**Work required:**
When you retype the data, keep every word exactly and include none of the pictures.
Materials provided START
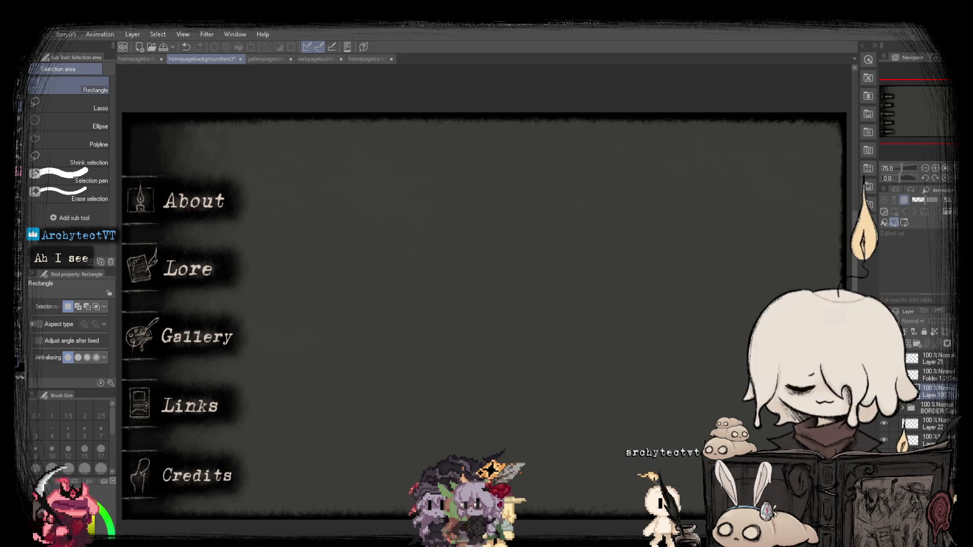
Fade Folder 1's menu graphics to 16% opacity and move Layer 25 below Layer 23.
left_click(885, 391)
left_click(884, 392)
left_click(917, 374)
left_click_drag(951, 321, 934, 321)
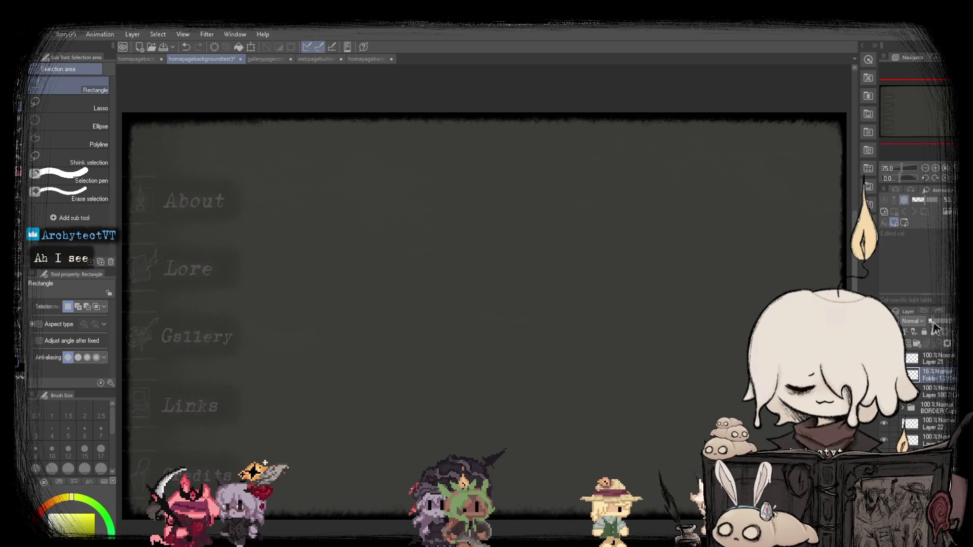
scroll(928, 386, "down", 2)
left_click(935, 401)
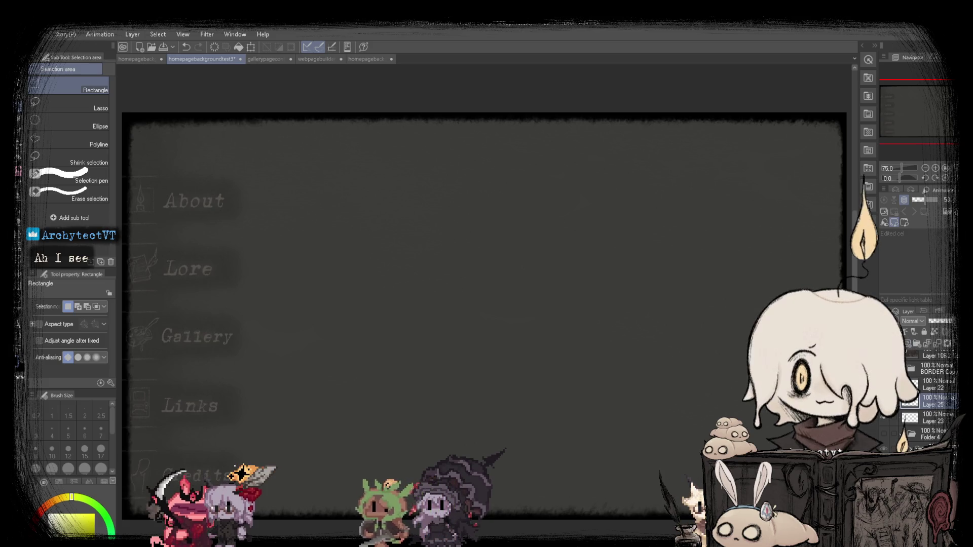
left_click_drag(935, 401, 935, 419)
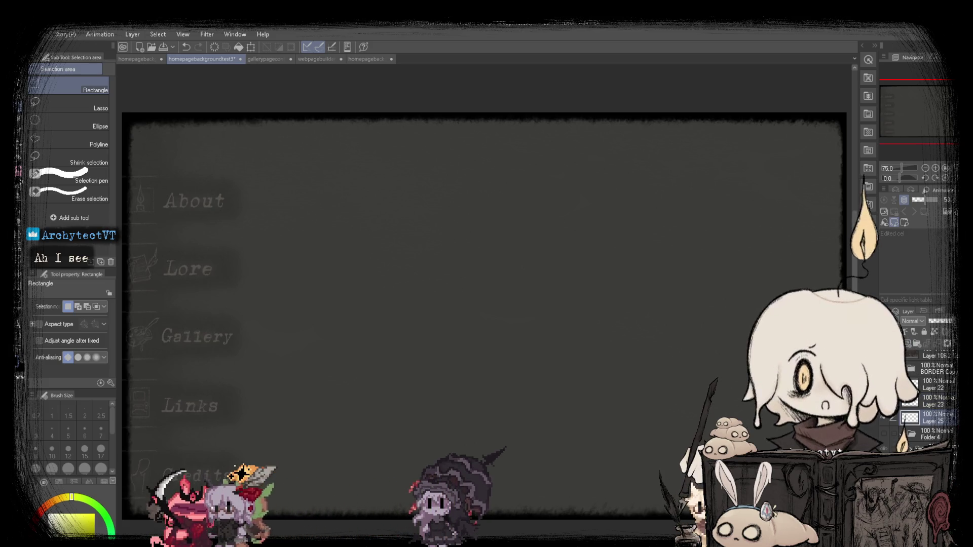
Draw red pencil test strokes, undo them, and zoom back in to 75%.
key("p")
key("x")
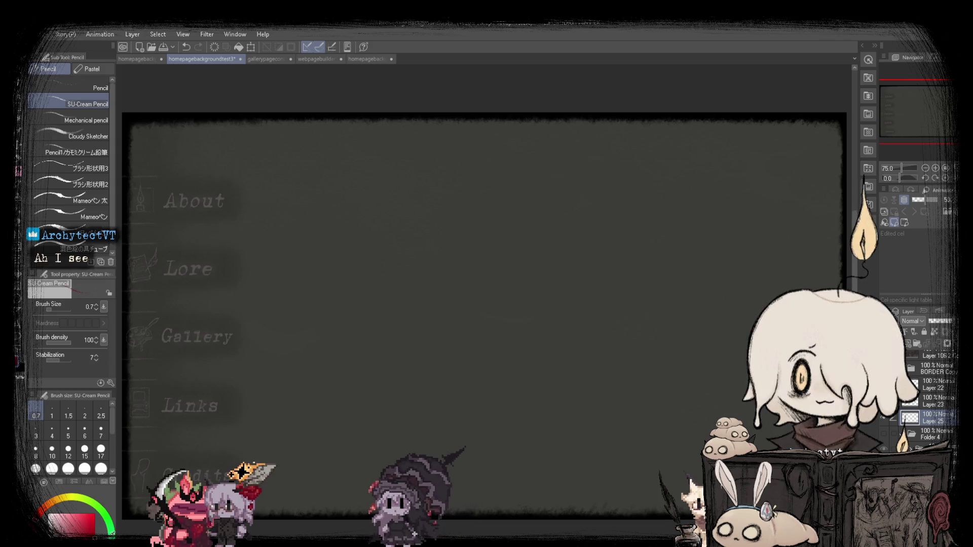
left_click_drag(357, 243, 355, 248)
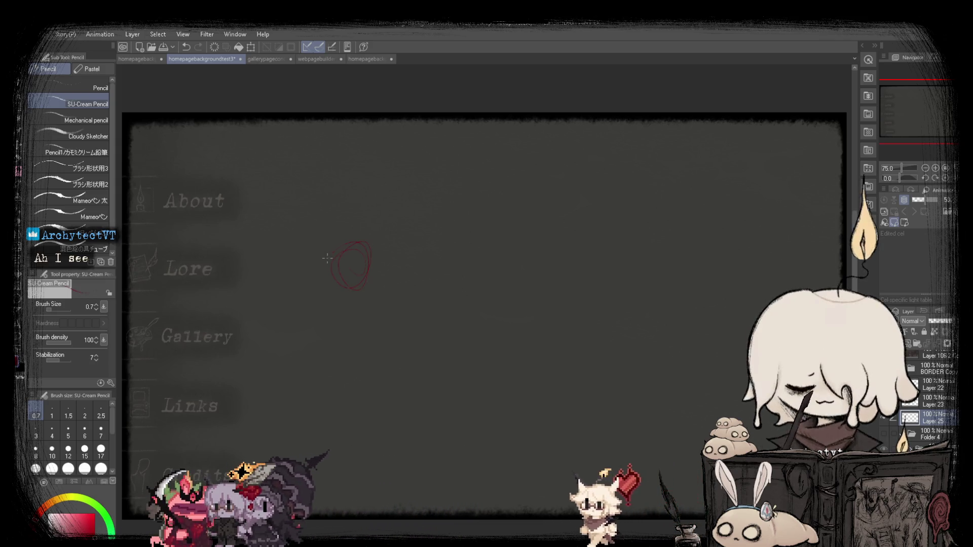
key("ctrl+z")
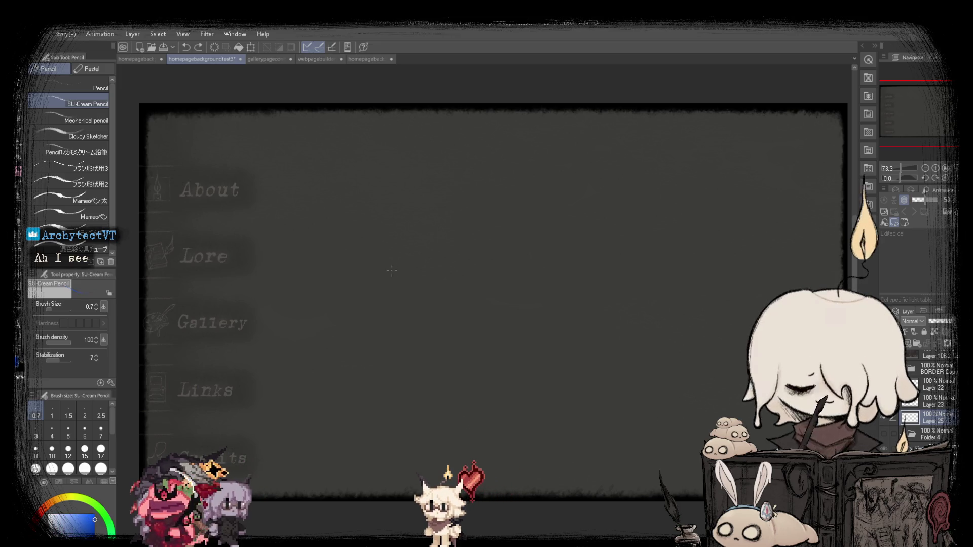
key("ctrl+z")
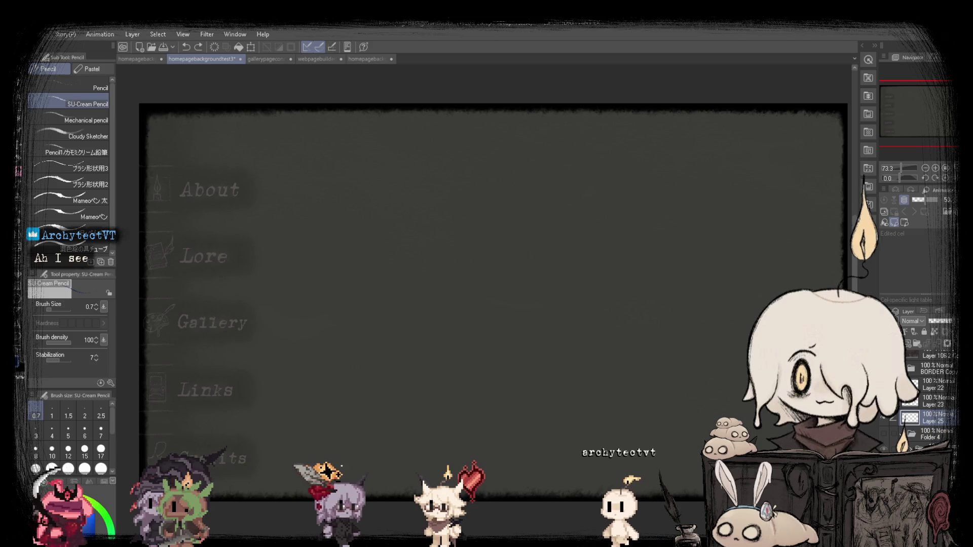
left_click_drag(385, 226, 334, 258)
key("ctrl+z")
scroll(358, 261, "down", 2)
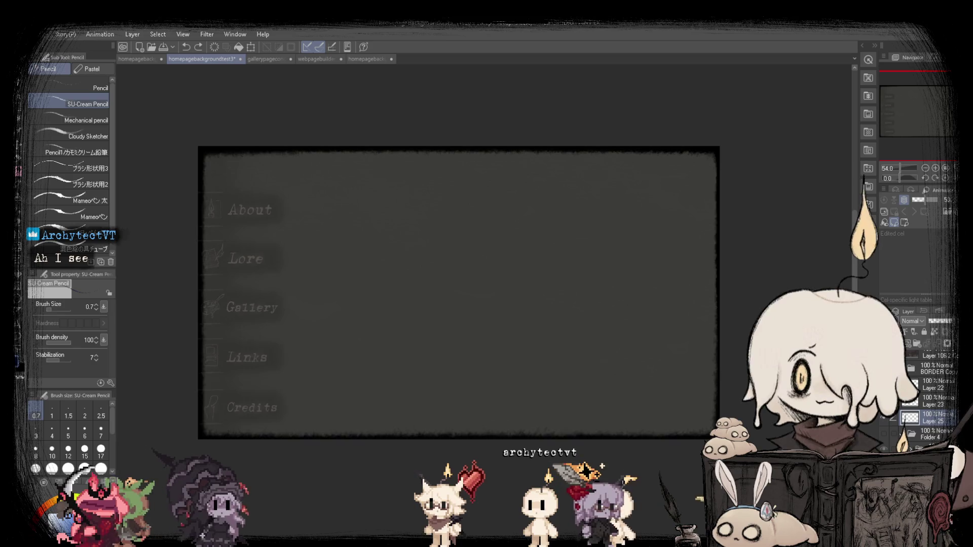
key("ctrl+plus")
Materials provided END
**Answer section:**
Fade Folder 1's menu graphics to 16% opacity and move Layer 25 below Layer 23.
left_click(885, 391)
left_click(884, 392)
left_click(917, 374)
left_click_drag(951, 321, 934, 321)
scroll(928, 386, "down", 2)
left_click(935, 401)
left_click_drag(935, 401, 935, 419)
Draw red pencil test strokes, undo them, and zoom back in to 75%.
key("p")
key("x")
left_click_drag(357, 243, 355, 248)
key("ctrl+z")
key("ctrl+z")
left_click_drag(385, 226, 334, 258)
key("ctrl+z")
scroll(358, 261, "down", 2)
key("ctrl+plus")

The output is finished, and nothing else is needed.